Wow Scotty those as some scary pics, this is a major wake up call for anybody with a Seton style boiler to check an clean the components behind the back refractory wall . If it just soot accumulation it is not as volatile an creosote . It's unbelievable you were able to even light a fire with such restricted draft . Glad no body got hurt or major property damage Anthony
I hope you guys are using smoke detectors and low level CO detectors. That some dangerous looking stuff. Stay safe with wood burners, CO detectors are a must!
The real question is, how do you prevent this. Those pictures could almost be mine, although mine has never gotten that bad. My Adobe will plug up so that it burn poorly in about two weeks, 'm getting to be a pro at removing the back and cleaning it. Everyone says you need higher return temps, but unless I quit my job during the day and get up in the middle of the night it ain't going to happen. Seton, Adobe, Greenwood we all seem to be in the same boat.
Fortunately our Seton 300 is in a free standing 3 bay building that we use to store wood for the stove...otherwise I would have removed it from the home/whatever some time ago.
There is always a cause for an ugly mess like that. I doubt it is inherent to the design of the appliance??
It could be one, or a combination of events. Green or wet wood is a common cause. Draft problems too much or not enough. Mainly it is caused by running them to cold. You MUST know what that return temperature is and have a means to adjust it. Manual balance isn't very practical. Really a 3 way thermostatic mix valve is a simple and effective fix. It assures the boiler stays warm enough regardless of the loads. Although when it starts opening to bypass more flow back to the boiler, you are probably running out of available power to meet the heat load. The 3 way will prioritize the boiler protection and provide less to the building load. A simple strap on aquastat that turns off the pump until the fire catches up works, but does lead to cycling. Variable speed injection, delta T circulators are a few more methods.
It sounds to me like there is a greater heat demand than the boiler can keep up with. What are you heating? How many sq. feet? Is it well insulated? You may need to consider heating less area so the boiler will operate at temperatures necessary to burn clean.
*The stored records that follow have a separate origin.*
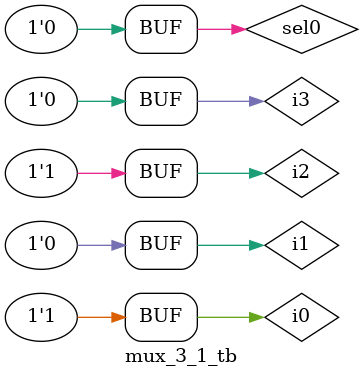
<source format=v>
module mux_2_1(sel,i0,i1,y);
  
  input sel,i0,i1;
  output y;
  
  assign y= sel ? i1:i0;
endmodule

module mux_3_1(input sel0,sel1,i0,i1,i2,i3, output reg  y);
  
  wire y0;
  
  mux_2_1 m1(sel0,y0,i2,y);
  mux_2_1 m2(sel1,i0,i1,y0);
  
endmodule


module mux_3_1_tb;
  
  reg sel0,sel1,i0,i1,i2,i3;
  wire y;
  
  mux_3_1 mx(sel0,sel1,i0,i1,i2,i3,y);
  initial
    begin
      
      $monitor("sel1=%b, sel0=%b, i0=%b, i1=%b, i2=%b,i3=%b, y=%b", sel0, sel1, i0, i1, i2,i3, y);
      {i3,i2,i1,i0}=4'h5;
      repeat(5)begin
        {sel0,sel1}=$random;
        #5;
      end
    end
endmodule 

</source>
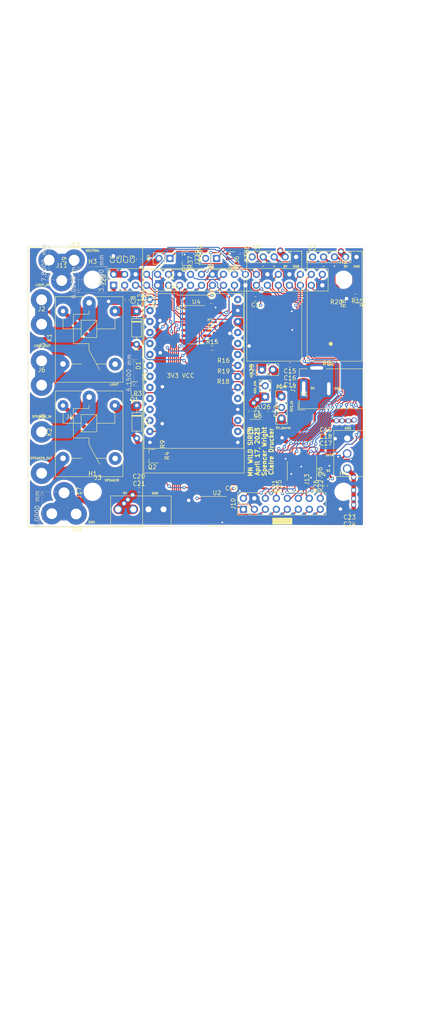
<source format=kicad_pcb>
(kicad_pcb (version 20211014) (generator pcbnew)

  (general
    (thickness 1.6)
  )

  (paper "A4")
  (layers
    (0 "F.Cu" signal)
    (1 "In1.Cu" power "GND")
    (2 "In2.Cu" signal "POWER")
    (31 "B.Cu" signal)
    (32 "B.Adhes" user "B.Adhesive")
    (33 "F.Adhes" user "F.Adhesive")
    (34 "B.Paste" user)
    (35 "F.Paste" user)
    (36 "B.SilkS" user "B.Silkscreen")
    (37 "F.SilkS" user "F.Silkscreen")
    (38 "B.Mask" user)
    (39 "F.Mask" user)
    (40 "Dwgs.User" user "User.Drawings")
    (41 "Cmts.User" user "User.Comments")
    (42 "Eco1.User" user "User.Eco1")
    (43 "Eco2.User" user "User.Eco2")
    (44 "Edge.Cuts" user)
    (45 "Margin" user)
    (46 "B.CrtYd" user "B.Courtyard")
    (47 "F.CrtYd" user "F.Courtyard")
    (48 "B.Fab" user)
    (49 "F.Fab" user)
  )

  (setup
    (stackup
      (layer "F.SilkS" (type "Top Silk Screen"))
      (layer "F.Paste" (type "Top Solder Paste"))
      (layer "F.Mask" (type "Top Solder Mask") (thickness 0.01))
      (layer "F.Cu" (type "copper") (thickness 0.035))
      (layer "dielectric 1" (type "core") (thickness 0.48) (material "FR4") (epsilon_r 4.5) (loss_tangent 0.02))
      (layer "In1.Cu" (type "copper") (thickness 0.035))
      (layer "dielectric 2" (type "prepreg") (thickness 0.48) (material "FR4") (epsilon_r 4.5) (loss_tangent 0.02))
      (layer "In2.Cu" (type "copper") (thickness 0.035))
      (layer "dielectric 3" (type "core") (thickness 0.48) (material "FR4") (epsilon_r 4.5) (loss_tangent 0.02))
      (layer "B.Cu" (type "copper") (thickness 0.035))
      (layer "B.Mask" (type "Bottom Solder Mask") (thickness 0.01))
      (layer "B.Paste" (type "Bottom Solder Paste"))
      (layer "B.SilkS" (type "Bottom Silk Screen"))
      (copper_finish "None")
      (dielectric_constraints no)
    )
    (pad_to_mask_clearance 0)
    (pcbplotparams
      (layerselection 0x00010fc_ffffffff)
      (disableapertmacros false)
      (usegerberextensions true)
      (usegerberattributes true)
      (usegerberadvancedattributes false)
      (creategerberjobfile false)
      (svguseinch false)
      (svgprecision 6)
      (excludeedgelayer true)
      (plotframeref false)
      (viasonmask false)
      (mode 1)
      (useauxorigin false)
      (hpglpennumber 1)
      (hpglpenspeed 20)
      (hpglpendiameter 15.000000)
      (dxfpolygonmode true)
      (dxfimperialunits true)
      (dxfusepcbnewfont true)
      (psnegative false)
      (psa4output false)
      (plotreference false)
      (plotvalue false)
      (plotinvisibletext false)
      (sketchpadsonfab false)
      (subtractmaskfromsilk true)
      (outputformat 1)
      (mirror false)
      (drillshape 0)
      (scaleselection 1)
      (outputdirectory "./")
    )
  )

  (net 0 "")
  (net 1 "Net-(C1-Pad1)")
  (net 2 "GND")
  (net 3 "unconnected-(U1-Pad13)")
  (net 4 "unconnected-(U1-Pad12)")
  (net 5 "unconnected-(U1-Pad10)")
  (net 6 "5V")
  (net 7 "unconnected-(U1-Pad4)")
  (net 8 "3V3")
  (net 9 "3V3_ADAFRUIT")
  (net 10 "Net-(J2-Pad1)")
  (net 11 "Net-(J5-Pad1)")
  (net 12 "Net-(J6-Pad1)")
  (net 13 "Net-(J8-Pad1)")
  (net 14 "WKUP2")
  (net 15 "WKUP1")
  (net 16 "unconnected-(U1-Pad5)")
  (net 17 "Net-(J22-Pad1)")
  (net 18 "Net-(J25-Pad1)")
  (net 19 "unconnected-(U1-Pad6)")
  (net 20 "Net-(R16-Pad2)")
  (net 21 "LIGHT_CTRL")
  (net 22 "SPEAKER_CTRL")
  (net 23 "Net-(R18-Pad1)")
  (net 24 "Net-(Q3-Pad3)")
  (net 25 "Net-(Q4-Pad3)")
  (net 26 "unconnected-(U1-Pad17)")
  (net 27 "/Sheet637955BC/OUT_2_N")
  (net 28 "/Sheet637955BC/OUT_2_P")
  (net 29 "Net-(R8-Pad2)")
  (net 30 "ADAFRUIT_RESET_N")
  (net 31 "unconnected-(U1-Pad18)")
  (net 32 "unconnected-(U1-Pad19)")
  (net 33 "ADAFRUIT_VOL_UP")
  (net 34 "unconnected-(U1-Pad20)")
  (net 35 "unconnected-(U1-Pad21)")
  (net 36 "unconnected-(U1-Pad22)")
  (net 37 "unconnected-(U1-Pad23)")
  (net 38 "ADAFRUIT_TRIG_0")
  (net 39 "ADAFRUIT_TRIG_1")
  (net 40 "unconnected-(U1-Pad24)")
  (net 41 "unconnected-(U1-Pad25)")
  (net 42 "INT_2")
  (net 43 "INT_1")
  (net 44 "Net-(C14-Pad1)")
  (net 45 "5V_BARREL")
  (net 46 "PWM0_SHIFTED")
  (net 47 "INT_WKUP_EN")
  (net 48 "LED_OUT_2")
  (net 49 "ADAFRUIT_ACT")
  (net 50 "LED_OUT_1")
  (net 51 "Net-(Q1-Pad2)")
  (net 52 "Net-(Q2-Pad2)")
  (net 53 "Net-(R7-Pad2)")
  (net 54 "ADAFRUIT_PWR_EN")
  (net 55 "unconnected-(K2-Pad4)")
  (net 56 "unconnected-(K1-Pad4)")
  (net 57 "Net-(J11-Pad1)")
  (net 58 "Net-(J15-Pad1)")
  (net 59 "/Sheet637955BC/OUT_1_P")
  (net 60 "/Sheet637955BC/OUT_1_N")
  (net 61 "Net-(D2-Pad2)")
  (net 62 "Net-(D1-Pad2)")
  (net 63 "Net-(J239-Pad1)")
  (net 64 "unconnected-(U4-Pad4)")
  (net 65 "unconnected-(U4-Pad5)")
  (net 66 "unconnected-(U4-Pad6)")
  (net 67 "unconnected-(U4-Pad9)")
  (net 68 "unconnected-(U4-Pad10)")
  (net 69 "unconnected-(U4-Pad11)")
  (net 70 "Net-(C22-Pad1)")
  (net 71 "MATRIX_OE")
  (net 72 "MATRIX_CLK")
  (net 73 "MATRIX_C")
  (net 74 "MATRIX_A")
  (net 75 "MATRIX_B2")
  (net 76 "MATRIX_E")
  (net 77 "PWM0")
  (net 78 "MATRIX_R1")
  (net 79 "MATRIX_B1")
  (net 80 "MATRIX_R2")
  (net 81 "MATRIX_G1")
  (net 82 "MATRIX_G2")
  (net 83 "MATRIX_B")
  (net 84 "MATRIX_D")
  (net 85 "MATRIX_LAT")
  (net 86 "Net-(J10-Pad8)")
  (net 87 "Net-(J10-Pad16)")
  (net 88 "PI_MATRIX_R1")
  (net 89 "PI_MATRIX_G1")
  (net 90 "PI_MATRIX_B1")
  (net 91 "PI_MATRIX_R2")
  (net 92 "PI_MATRIX_G2")
  (net 93 "PI_MATRIX_B2")
  (net 94 "PI_MATRIX_E")
  (net 95 "PI_MATRIX_A")
  (net 96 "PI_MATRIX_B")
  (net 97 "PI_MATRIX_C")
  (net 98 "PI_MATRIX_D")
  (net 99 "PI_MATRIX_CLK")
  (net 100 "PI_MATRIX_LAT")
  (net 101 "PI_MATRIX_OE")
  (net 102 "unconnected-(U6-Pad14)")
  (net 103 "unconnected-(U7-Pad5)")
  (net 104 "unconnected-(U3-Pad5)")
  (net 105 "unconnected-(U5-Pad4)")

  (footprint "Resistor_SMD:R_0603_1608Metric_Pad1.05x0.95mm_HandSolder" (layer "F.Cu") (at 218.934999 81.79 180))

  (footprint "Capacitor_SMD:C_0603_1608Metric" (layer "F.Cu") (at 189.27 82.07 -90))

  (footprint "Capacitor_SMD:C_0402_1005Metric" (layer "F.Cu") (at 213.39 126.76))

  (footprint "Capacitor_SMD:C_0603_1608Metric" (layer "F.Cu") (at 192.34 82.05 -90))

  (footprint "Capacitor_SMD:C_0603_1608Metric" (layer "F.Cu") (at 190.81 82.06 -90))

  (footprint "Capacitor_SMD:C_0603_1608Metric" (layer "F.Cu") (at 222.34 107.7975 -90))

  (footprint "MountingHole:MountingHole_2.5mm_Pad" (layer "F.Cu") (at 169.5 87.67))

  (footprint "MountingHole:MountingHole_2.5mm_Pad" (layer "F.Cu") (at 169.5 82.04))

  (footprint "MountingHole:MountingHole_2.5mm_Pad" (layer "F.Cu") (at 169.5 112.55))

  (footprint "MountingHole:MountingHole_2.5mm_Pad" (layer "F.Cu") (at 169.5 101.75))

  (footprint "MountingHole:MountingHole_2.5mm_Pad" (layer "F.Cu") (at 169.5 96.15))

  (footprint "MountingHole:MountingHole_2.5mm_Pad" (layer "F.Cu") (at 169.5 122.1))

  (footprint "MountingHole:MountingHole_2.5mm_Pad" (layer "F.Cu") (at 171.86 131.45 -90))

  (footprint "MountingHole:MountingHole_2.5mm_Pad" (layer "F.Cu") (at 177.49 131.52 180))

  (footprint "Connector_PinHeader_2.54mm:PinHeader_2x20_P2.54mm_Vertical" (layer "F.Cu") (at 186.15 78.68 90))

  (footprint "Connector_PinHeader_2.54mm:PinHeader_1x02_P2.54mm_Vertical" (layer "F.Cu") (at 209.96 72.46 -90))

  (footprint "Connector_PinHeader_2.54mm:PinHeader_1x02_P2.54mm_Vertical" (layer "F.Cu") (at 220.435 98.17 90))

  (footprint "Connector_PinHeader_2.54mm:PinHeader_1x02_P2.54mm_Vertical" (layer "F.Cu") (at 221.18 104.435 180))

  (footprint "Relay_THT:Relay_SPDT_SANYOU_SRD_Series_Form_C" (layer "F.Cu") (at 180.5 82.7 -90))

  (footprint "Relay_THT:Relay_SPDT_SANYOU_SRD_Series_Form_C" (layer "F.Cu") (at 180.5 104.5 -90))

  (footprint "Package_TO_SOT_SMD:SOT-23" (layer "F.Cu") (at 190.96 102.55 180))

  (footprint "Package_TO_SOT_SMD:SOT-23" (layer "F.Cu") (at 195.07 118.17 180))

  (footprint "Package_TO_SOT_SMD:SOT-23" (layer "F.Cu") (at 213.54 72.5 180))

  (footprint "Package_TO_SOT_SMD:SOT-23" (layer "F.Cu") (at 202.79 72.5 180))

  (footprint "Resistor_SMD:R_0402_1005Metric" (layer "F.Cu") (at 191.73 104.85))

  (footprint "Resistor_SMD:R_0402_1005Metric" (layer "F.Cu") (at 197.37 118.06 -90))

  (footprint "Resistor_SMD:R_0402_1005Metric" (layer "F.Cu") (at 192.21 99.76 -90))

  (footprint "Resistor_SMD:R_0402_1005Metric" (layer "F.Cu") (at 238.15 82.895 -90))

  (footprint "Resistor_SMD:R_0402_1005Metric" (layer "F.Cu") (at 196.31 115.395 -90))

  (footprint "Resistor_SMD:R_0402_1005Metric" (layer "F.Cu") (at 196.71 82.51 90))

  (footprint "Resistor_SMD:R_0402_1005Metric" (layer "F.Cu") (at 210.91 84.49 -90))

  (footprint "Resistor_SMD:R_0402_1005Metric" (layer "F.Cu") (at 211.5 102.08))

  (footprint "Resistor_SMD:R_0402_1005Metric" (layer "F.Cu") (at 211.575 99.7))

  (footprint "Resistor_SMD:R_0402_1005Metric" (layer "F.Cu") (at 237.665 81.36 180))

  (footprint "Resistor_SMD:R_0402_1005Metric" (layer "F.Cu") (at 234.14 125.035 90))

  (footprint "Resistor_SMD:R_0402_1005Metric" (layer "F.Cu") (at 215.79 73.33 90))

  (footprint "Resistor_SMD:R_0402_1005Metric" (layer "F.Cu") (at 205.06 73.32 90))

  (footprint "Package_SO:TSSOP-20_4.4x6.5mm_P0.65mm" (layer "F.Cu") (at 210.03 130.85))

  (footprint "srw_custom:PS2501-2SM" (layer "F.Cu") (at 235.41 96.06 180))

  (footprint "srw_custom:433MHz_receiver" (layer "F.Cu") (at 216.4175 70.314999))

  (footprint "MountingHole:MountingHole_3.2mm_M3" (layer "F.Cu") (at 181.3 126.4))

  (footprint "MountingHole:MountingHole_3.2mm_M3" (layer "F.Cu") (at 239.3 77.4))

  (footprint "MountingHole:MountingHole_3.2mm_M3" (layer "F.Cu") (at 181.3 77.4))

  (footprint "MountingHole:MountingHole_3.2mm_M3" (layer "F.Cu") (at 239.3 126.4))

  (footprint "srw_custom:adafruit_soundboard" (layer "F.Cu") (at 206.1778 115.7077 -90))

  (footprint "Resistor_SMD:R_0402_1005Metric" (layer "F.Cu") (at 211.59 97.24))

  (footprint "Resistor_SMD:R_0402_1005Metric" (layer "F.Cu") (at 218.345 113.57))

  (footprint "Package_TO_SOT_SMD:SOT-23-5" (layer "F.Cu") (at 219.47 111.23))

  (footprint "MountingHole:MountingHole_2.5mm_Pad" (layer "F.Cu") (at 171.25 72.86 -90))

  (footprint "MountingHole:MountingHole_2.5mm_Pad" (layer "F.Cu") (at 174.69 126.63 -90))

  (footprint "Connector_PinHeader_2.54mm:PinHeader_1x03_P2.54mm_Vertical" (layer "F.Cu") (at 224.96 104.37))

  (footprint "srw_custom:1984633" (layer "F.Cu") (at 185.4 127.25))

  (footprint "MountingHole:MountingHole_2.5mm_Pad" (layer "F.Cu") (at 177.02 72.87))

  (footprint "Capacitor_SMD:C_0603_1608Metric_Pad1.08x0.95mm_HandSolder" (layer "F.Cu") (at 235.22 115.05))

  (footprint "srw_custom:1984620" (layer "F.Cu") (at 237 122.685 90))

  (footprint "Resistor_SMD:R_0402_1005Metric" (layer "F.Cu") (at 242.55 82.66 -90))

  (footprint "Capacitor_SMD:C_0603_1608Metric" (layer "F.Cu") (at 191.97 72.66 90))

  (footprint "Package_SO:SOIC-14_3.9x8.7mm_P1.27mm" (layer "F.Cu") (at 205.28 87.79))

  (footprint "Resistor_SMD:R_0402_1005Metric" (layer "F.Cu") (at 224.55 125.06 90))

  (footprint "Diode_THT:D_DO-35_SOD27_P7.62mm_Horizontal" (layer "F.Cu") (at 191.45 84.69 -90))

  (footprint "Capacitor_SMD:C_0603_1608Metric" (layer "F.Cu") (at 187.35 72.64 90))

  (footprint "Capacitor_SMD:C_0603_1608Metric" (layer "F.Cu") (at 217.93 107.81 -90))

  (footprint "Capacitor_SMD:C_0603_1608Metric" (layer "F.Cu")
    (tedit 5F68FEEE) (tstamp 50624027-de5d-4f24-b225-fa7e583cf36e)
    (at 188.91 72.66 90)
    (descr "Capacitor SMD 0603 (1608 Metric), square (rectangular) end terminal, IPC_7351 nominal, (Body size source: IPC-SM-782 page 76, https://www.pcb-3d.com/wordpress/wp-content/uploads/ipc-sm-782a_amendment_1_and_2.pdf), generated with kicad-footprint-generator")
    (tags "capacitor")
    (property "Sheetfile" "mn_wild_siren_micro.kicad_sch")
    (property "Sheetname" "Sheet63795853")
    (path "/00000000-0000-0000-0000-000063795854/f662a85b-99b8-4410-81c3-cbadd73850d7")
    (attr smd)
    (fp_text reference "C5" (at 0 -1.43 90) (layer "F.SilkS")
      (effects (font (size 1 1) (thickness 0.15)))
      (tstamp 2d6a4914-7b94-4725-b621-8bf61f430b33)
    )
    (fp_text value "0.1u" (at 0 1.43 90) (layer "F.Fab")
      (effects (font (size 1 1) (thickness 0.15)))
      (tstamp d49afdfe-6916-4bb2-9928-6d3899b18764)
    )
    (fp_text user "${REFERENCE}" (at 0 0 90) (layer "F.Fab")
      (effects (font (size 0.4 0.4) (thickness 0.06)))
      (tstamp e983c24f-9afa-4ff5-bec5-2be646a66cfb)
    )
    (fp_line (start -0.14058 0.51) (end 0.14058 0.51) (layer "F.SilkS") (width 0.12) (tstamp 22e7b388-cf76-4e83-a5ef-60c4dccd3792))
    (fp_line (start -0.14058 -0.51) (end 0.14058 -0.51) (layer "F.SilkS") (width 0.12) (tstamp 8e97618f-6967-4ec3-8812-23f9cb9fa820))
    (fp_line (start 1.48 0.73) (end -1.48 0.73) (layer "F.CrtYd") (width 0.05) (tstamp 37f3341a-4dc8-4af6-acc1-45169970630f))
    (fp_line (start 1.48 -0.73) (end 1.48 0.73) (layer "F.CrtYd") (width 0.05) (tstamp 3a25a2c0-e04a-40c5-b5dd-c8e40e94a70e))
    (fp_line (start -1.48 0.73) (end -1.48 -0.73) (la
... [1795666 chars truncated]
</source>
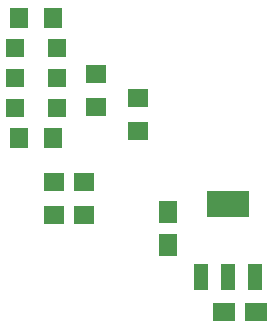
<source format=gbr>
G04 EAGLE Gerber RS-274X export*
G75*
%MOMM*%
%FSLAX34Y34*%
%LPD*%
%INSolderpaste Top*%
%IPPOS*%
%AMOC8*
5,1,8,0,0,1.08239X$1,22.5*%
G01*
%ADD10R,1.500000X1.950000*%
%ADD11R,1.950000X1.500000*%
%ADD12R,1.803000X1.600000*%
%ADD13R,1.219200X2.235200*%
%ADD14R,3.600000X2.200000*%
%ADD15R,1.500000X1.500000*%
%ADD16R,1.600000X1.803000*%


D10*
X147320Y87850D03*
X147320Y115350D03*
D11*
X222030Y30480D03*
X194530Y30480D03*
D12*
X76200Y112780D03*
X76200Y141220D03*
D13*
X175006Y60452D03*
X198120Y60452D03*
X221234Y60452D03*
D14*
X198120Y122430D03*
D12*
X50800Y141220D03*
X50800Y112780D03*
X121920Y212340D03*
X121920Y183900D03*
D15*
X18060Y254000D03*
X53060Y254000D03*
X53060Y228600D03*
X18060Y228600D03*
X53060Y203200D03*
X18060Y203200D03*
D12*
X86360Y232660D03*
X86360Y204220D03*
D16*
X21340Y279400D03*
X49780Y279400D03*
X49780Y177800D03*
X21340Y177800D03*
M02*

</source>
I am heating a 1920 four square farm house. It is very tight all new windows and reinsulated. We only heat the basement and first floor, the upstairs stays warm enough. The basement is heated with fintube on zone valves, there is a zone valve on the heat exchanger for the first floor. The main house is 30x30 with a new 12x24 sunroom on the south this has in floor heat, all new very well insulated. I have begun to collect some data, don't know if it will be helpful or not. I'm trying to write down the return and supplly temps and flue temps when I am by the boiler. I really don't think the boiler gassifise but I really don't know how you would tell. I didn't check the tubes in the last week. Its been in the 30-40 range so demand isn't very great. Seems to me like my flue temps are plenty high between 5-600 when its burning. Anybody want to buy the boiler it is a great science project if you are so inclined, I'm loosing my interest fast.
Muleman, I may be interested in your boiler as a science project. Send me an email. I feel bad about all the trouble you have had with the boiler. Your pain comes through pretty clear in your posts.
I have no answers for you but I like to experiment with things and do some fabricating as well.
It looks like there is a greater heat demand than the boiler can keep up with. What are you heating? How many sq. feet? Is it well insulated? You may need to consider heating less area so the boiler will operate at temperatures necessary to burn clean.
Kevin, if you interested give me a call. 507-251-0901 Where are you in MN? I'm in Zumbrota.
Regarding the Seton 300 with the creosote problems...
An interesting side note.
It was suggested I consider an 'on demand' propane fired inline water heater to keep the temp up over night...$600 for a good one, plus tank and installation costs.